There was plenty of clatter from our test car, and while there’s no doubt the NVH levels (particularly in the cabin) have improved from the previous car, and even the HiLux has a smoother engine these days, the Triton is still nowhere near an Amarok in terms of smoothness. It’s not exactly quick, either – the 0-100kmh run happens a fraction under 11 seconds.
Also disappointing is the five speed auto, which – despite shifting quite smoothly – is at least one ratio short of the industry standard these days. With so many off-the-shelf autos available, a six- or eight-speed box would not only help revs stay lower (creating a quieter cabin) but also help fuel economy. So far, it’s not sounding great. But delve a little deeper and there’s a silver lining – fuel economy is really very good, rated at 7.6L/100km on the combined cycle.
Open the doors and there’s relief when you see the interior; it’s a fair whack nicer on the eyes. The sorely needed improvement removes the massive splash of silver that previously dominated the dash and the el-cheapo, hollow-sounding door trims have been consigned to history. Now, when you shut the doors, it actually feels like the Triton has had some money spent on it.
Gone is the ribbed dash plastic, replaced by a more traditional textured dashtop.
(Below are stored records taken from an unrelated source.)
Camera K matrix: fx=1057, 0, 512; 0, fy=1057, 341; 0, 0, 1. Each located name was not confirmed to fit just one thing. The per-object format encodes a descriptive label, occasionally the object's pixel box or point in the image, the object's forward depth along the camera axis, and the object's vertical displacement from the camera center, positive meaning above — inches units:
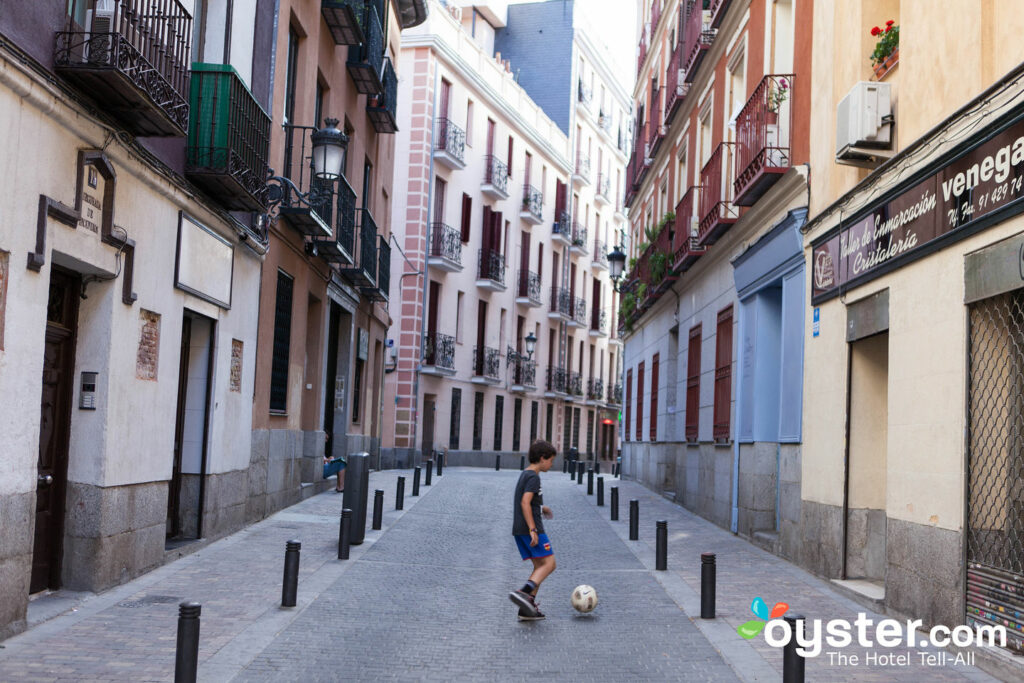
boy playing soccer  362.0 -34.1
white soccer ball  357.1 -57.7
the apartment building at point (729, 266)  537.3 +115.6
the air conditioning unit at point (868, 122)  391.9 +118.9
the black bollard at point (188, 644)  212.4 -46.9
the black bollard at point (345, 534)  457.4 -50.0
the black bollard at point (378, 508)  575.8 -48.0
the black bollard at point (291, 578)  347.6 -53.2
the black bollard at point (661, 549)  459.8 -50.3
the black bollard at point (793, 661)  216.8 -45.5
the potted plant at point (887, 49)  412.2 +155.2
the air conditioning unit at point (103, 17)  323.3 +119.7
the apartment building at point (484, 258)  1397.6 +253.7
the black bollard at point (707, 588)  350.3 -51.0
The centre stack now has a more integrated infotainment system and a far more pleasing climate control setup. Below this is the diff-lock button and a USB input. Overall, the quality is far higher, the finish better and the presentation more appealing. But while it leaves the previous Triton feeling like it came from the 1980s, the Triton’s competitors are almost all ahead in finish and quality.
Its interior space is also par for the course, with plenty of room for those up front and the rear uses a shaped seat-back to liberate more legroom. The rear seat-back is also reclined enough to be called comfortable, an area in which the Triton claws back some points over its main rival. The seat material is hard-wearing and easy to clean as well; a real boon for those considering this as a tradie’s ute.
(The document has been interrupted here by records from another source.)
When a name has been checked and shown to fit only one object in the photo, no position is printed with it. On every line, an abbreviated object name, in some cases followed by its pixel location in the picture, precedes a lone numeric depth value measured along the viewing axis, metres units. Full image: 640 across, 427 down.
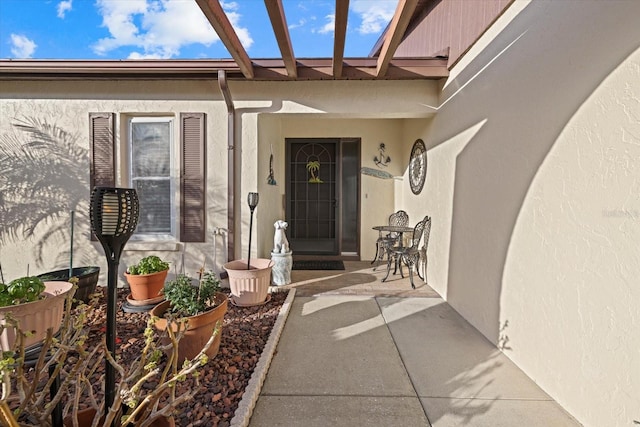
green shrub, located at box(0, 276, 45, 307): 2.07
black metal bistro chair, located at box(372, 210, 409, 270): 4.60
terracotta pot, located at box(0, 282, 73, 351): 2.04
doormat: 4.64
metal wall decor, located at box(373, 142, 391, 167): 5.18
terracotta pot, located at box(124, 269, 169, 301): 3.03
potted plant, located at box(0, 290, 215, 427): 0.92
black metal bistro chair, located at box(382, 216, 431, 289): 3.86
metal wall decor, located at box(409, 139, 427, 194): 4.11
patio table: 4.24
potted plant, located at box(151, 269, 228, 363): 2.06
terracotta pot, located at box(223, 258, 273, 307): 3.03
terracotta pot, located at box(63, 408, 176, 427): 1.13
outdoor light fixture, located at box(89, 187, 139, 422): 1.04
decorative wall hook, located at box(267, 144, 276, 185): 4.12
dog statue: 3.65
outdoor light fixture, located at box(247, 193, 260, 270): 3.20
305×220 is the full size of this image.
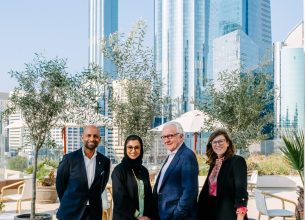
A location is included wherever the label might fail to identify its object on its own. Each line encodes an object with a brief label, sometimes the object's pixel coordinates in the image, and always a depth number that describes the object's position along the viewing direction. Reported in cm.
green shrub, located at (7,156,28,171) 1195
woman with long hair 310
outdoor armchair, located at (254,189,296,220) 551
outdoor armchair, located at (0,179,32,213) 693
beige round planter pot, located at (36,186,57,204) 855
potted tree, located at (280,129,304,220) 459
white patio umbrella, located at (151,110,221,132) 1123
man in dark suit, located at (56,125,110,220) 325
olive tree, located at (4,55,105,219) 585
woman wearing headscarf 310
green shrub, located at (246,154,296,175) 1231
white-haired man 304
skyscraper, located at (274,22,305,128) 7326
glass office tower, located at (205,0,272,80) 7971
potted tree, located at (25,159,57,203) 850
The seating position is still legs-ahead but in a first for the Triton, it now has a reach-adjustable steering wheel, something that should be on the Pajero as well. What you’ll immediately notice is how much better the steering is. While the former Triton rivaled a bumper car for the amount of turns available, this newer truck is far more direct and has reasonable feel, despite being fairly light. As such, its turn in is far better and parking it is a lot easier, especially thanks to an 11.8m turning circle.
The suspension is okay, with a leaf-sprung ride that’s more bouncy than the Navara and Amarok, and some suspension hits certainly cause a pronounced wobble through the whole car. Off road, though, it’s far more comfortable.
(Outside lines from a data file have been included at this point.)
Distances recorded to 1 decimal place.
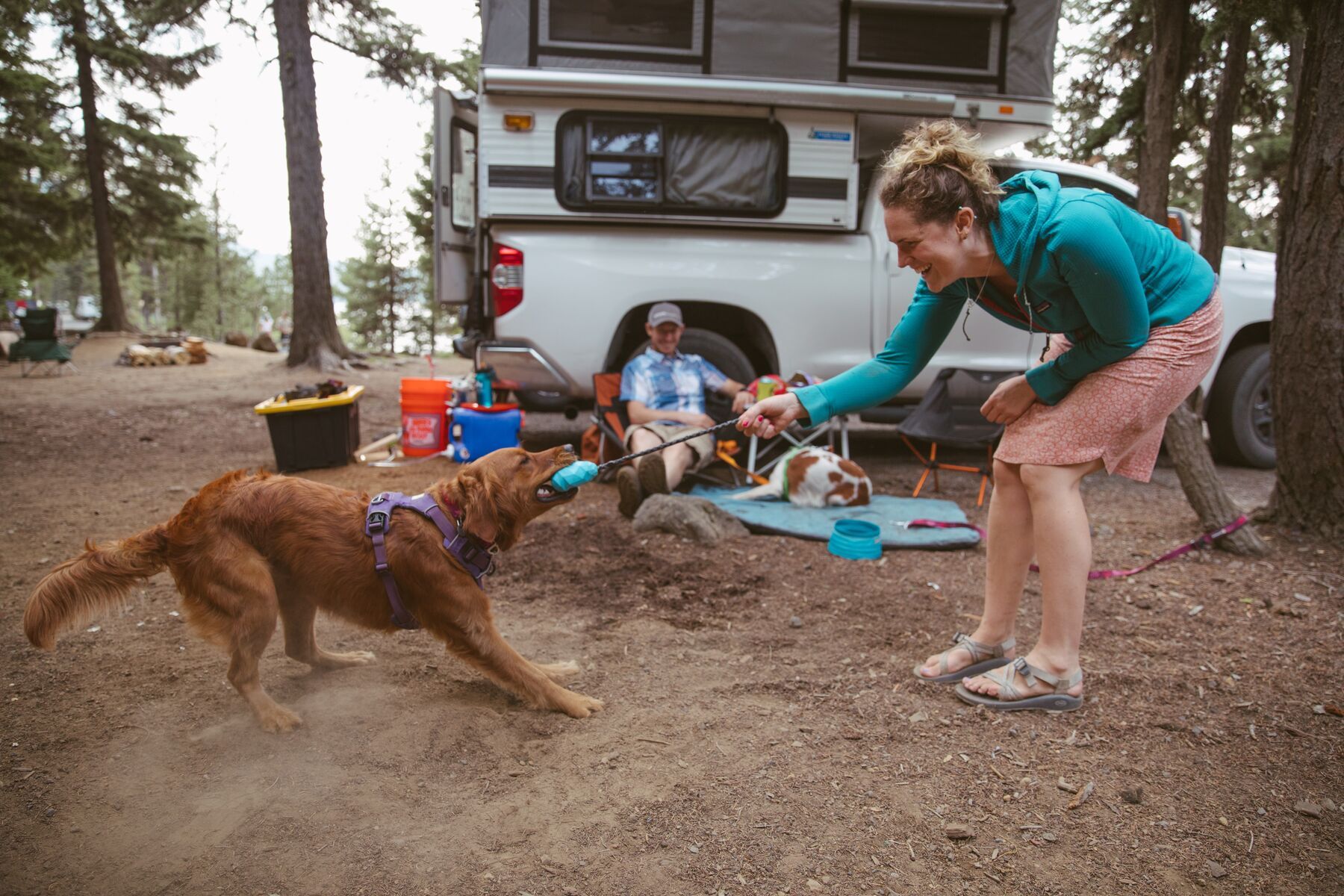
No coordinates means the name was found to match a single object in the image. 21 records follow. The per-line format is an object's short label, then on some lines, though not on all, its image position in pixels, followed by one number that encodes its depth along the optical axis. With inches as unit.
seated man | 224.1
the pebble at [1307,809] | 90.9
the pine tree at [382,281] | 1433.3
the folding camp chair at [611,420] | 237.6
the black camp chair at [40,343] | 526.6
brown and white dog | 220.1
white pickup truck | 234.2
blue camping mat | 189.5
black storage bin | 243.9
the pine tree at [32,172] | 543.2
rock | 190.5
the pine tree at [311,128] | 494.0
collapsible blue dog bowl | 180.7
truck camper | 225.0
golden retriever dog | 102.0
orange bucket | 268.8
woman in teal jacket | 95.4
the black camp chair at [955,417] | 226.8
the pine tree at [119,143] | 674.8
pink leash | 169.9
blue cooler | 249.6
Clearly letting down the tyres helps but the spring rates mean that large bounces or undulations are absorbed a lot better than short, sharp hits at speed. Its traction is quite good and it’s happy to make forward progress in most conditions, but lift a rear wheel off the deck and you’re grateful for the diff-lock button which stops any unwanted spin that isn’t caught by the stability control.
Its wading depth is 500mm, which is enough for most situations, but if river crossings will be a staple, then a lift kit will definitely been a consideration.
Overall, it’s not a bad ute and one that doesn’t struggle to be noticed in the current crop. Its looks, tractor-like diesel, ancient auto and lower towing capacity do hold it back in a pros and cons list, but if you’ve been a Triton owner previously, it’ll definitely appeal with its quieter and nicer cabin, smoother engine and better steering.
For those who aren’t a Triton owner already, some back to back comparisons will be definitely needed. Does the HiLux have anything to worry about? Not in this generation. And on that basis, heavy discounting from your local Mitsubishi dealer will probably help to twist your arm.